What’s the best way to secure a long and happy marriage?
Low-key weddings and fewer expectations, according to the dozens of Irish couples interviewed about married life for an RTÉ TV programme
Happily ever after? Lower your expectations and it will all work out. Photograph: iStock
Sober couples who have low-key weddings and start out with few expectations about what life has in store for them have the best chance of a long and happy marriage, at least according to someone who spent much of last year interviewing dozens of people who have been married for at least 50 years.
“We spoke to an awful lot of couples, including many who didn’t feature in the documentary, and 99 per cent of them told us that when they started out their expectations were so much lower than couples expectations are today,” she said.
“It wasn’t so much about what their relationships were going to be but what life had in store for them. They were happy when they had somewhere to live, when they had a house and everything else was a bonus.”
People seemed to be less driven by material acquisitions, Ms Roden continued. “But now, I think younger people have an underlying belief that stuff matters.

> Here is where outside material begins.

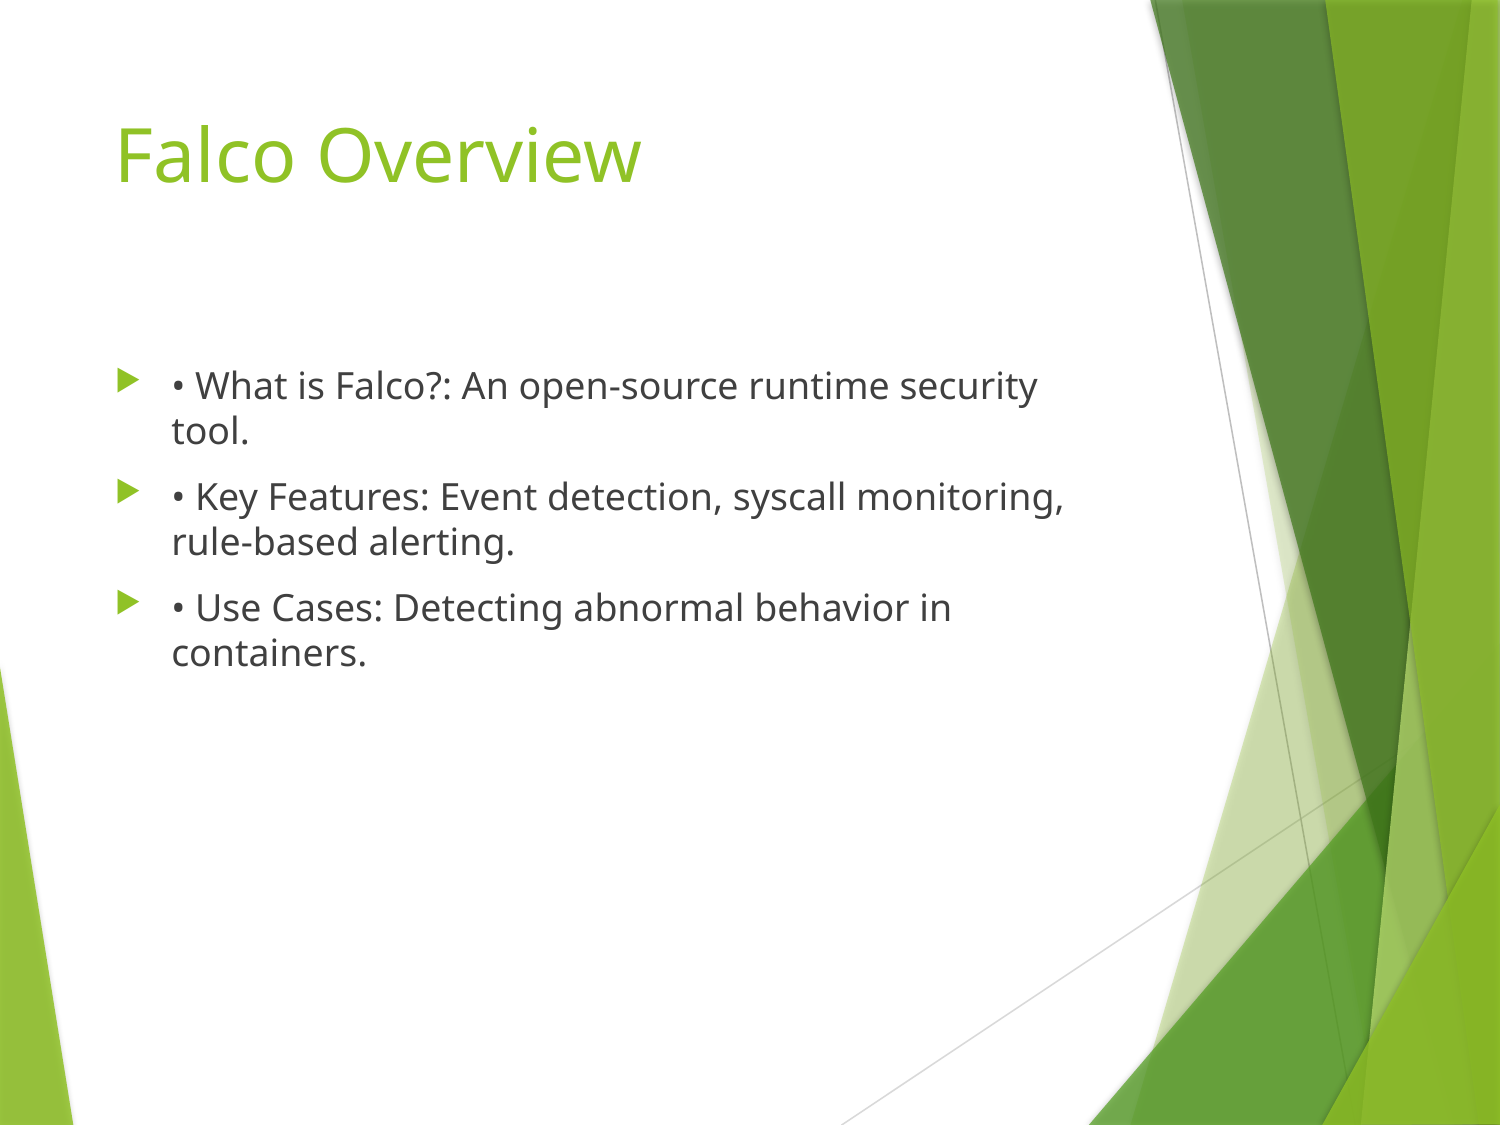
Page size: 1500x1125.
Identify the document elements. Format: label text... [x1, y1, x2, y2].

title Falco Overview [99, 99, 1142, 317]
list • What is Falco?: An open-source runtime security tool. • Key Features: Event detection, syscall monitoring, rule-based alerting. • Use Cases: Detecting abnormal behavior in containers. [99, 354, 1142, 992]
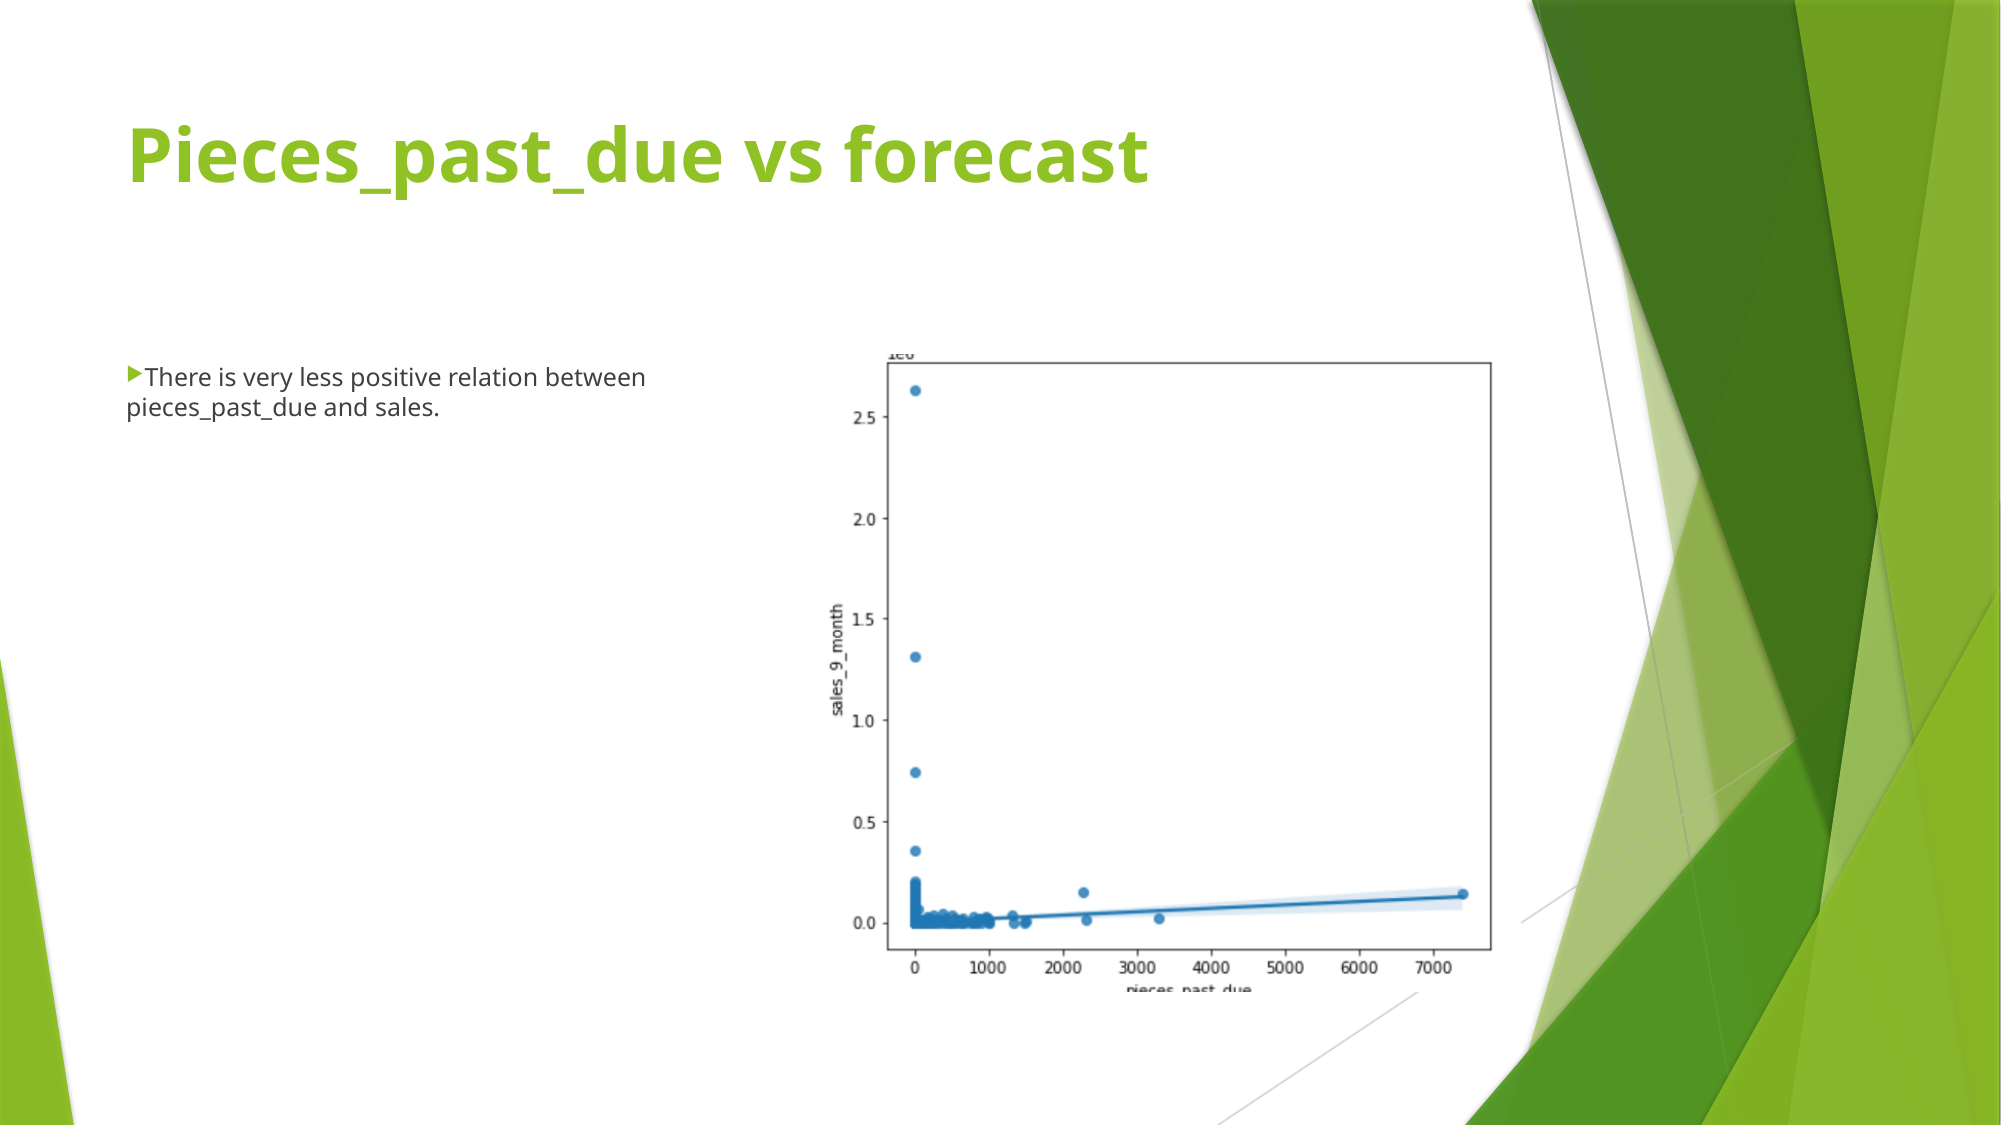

I’m pretty sure stuff did not matter to the couples we spoke to. If you see some of the hardship they endured – they lost children, they dealt with ill health and financial struggles. I’m not sure couples today would survive as easily. People nowadays see themselves as having other options and in the past that really wasn’t the case.”
Focus on romance
Ms Roden also said couples of past generations tended to marry younger than people do today and so lacked life experience. “I don’t think many of them have put a huge amount of emphasis on romance.”
I do think that people put more pressure on themselves to acquire more now and that was noticeable during the boom
She said when she started making the programme her plan was to devote a significant portion to the couples’ weddings “but we dropped that idea almost immediately because it became very clear very quickly that they didn’t put a whole load of emphasis on the weddings or the trimmings”.
She said the one constant among virtually all the couples she spoke to was – those featured in the programme and those who did not – was the fact that they were teetotal. “So many people said it was the great blessing of their marriage.”
Religion and shame
Dr Mark Harrold is a clinical psychologist and he warned against drawing too many inferences from anecdotes. “I do think that people put more pressure on themselves to acquire more now and that was noticeable during the boom but it is unwise to make generalisations as every relationship and every person is different.”
He did suggest that one reason why the older relationships might have endured was the religion-induced societal shame attached to the alternative. “One thing that has certainly changed is that there is no judgement attached to couples when relationship break down. When the church had a vice-like grip on society anyone who strayed outside the mores of the time struggled.”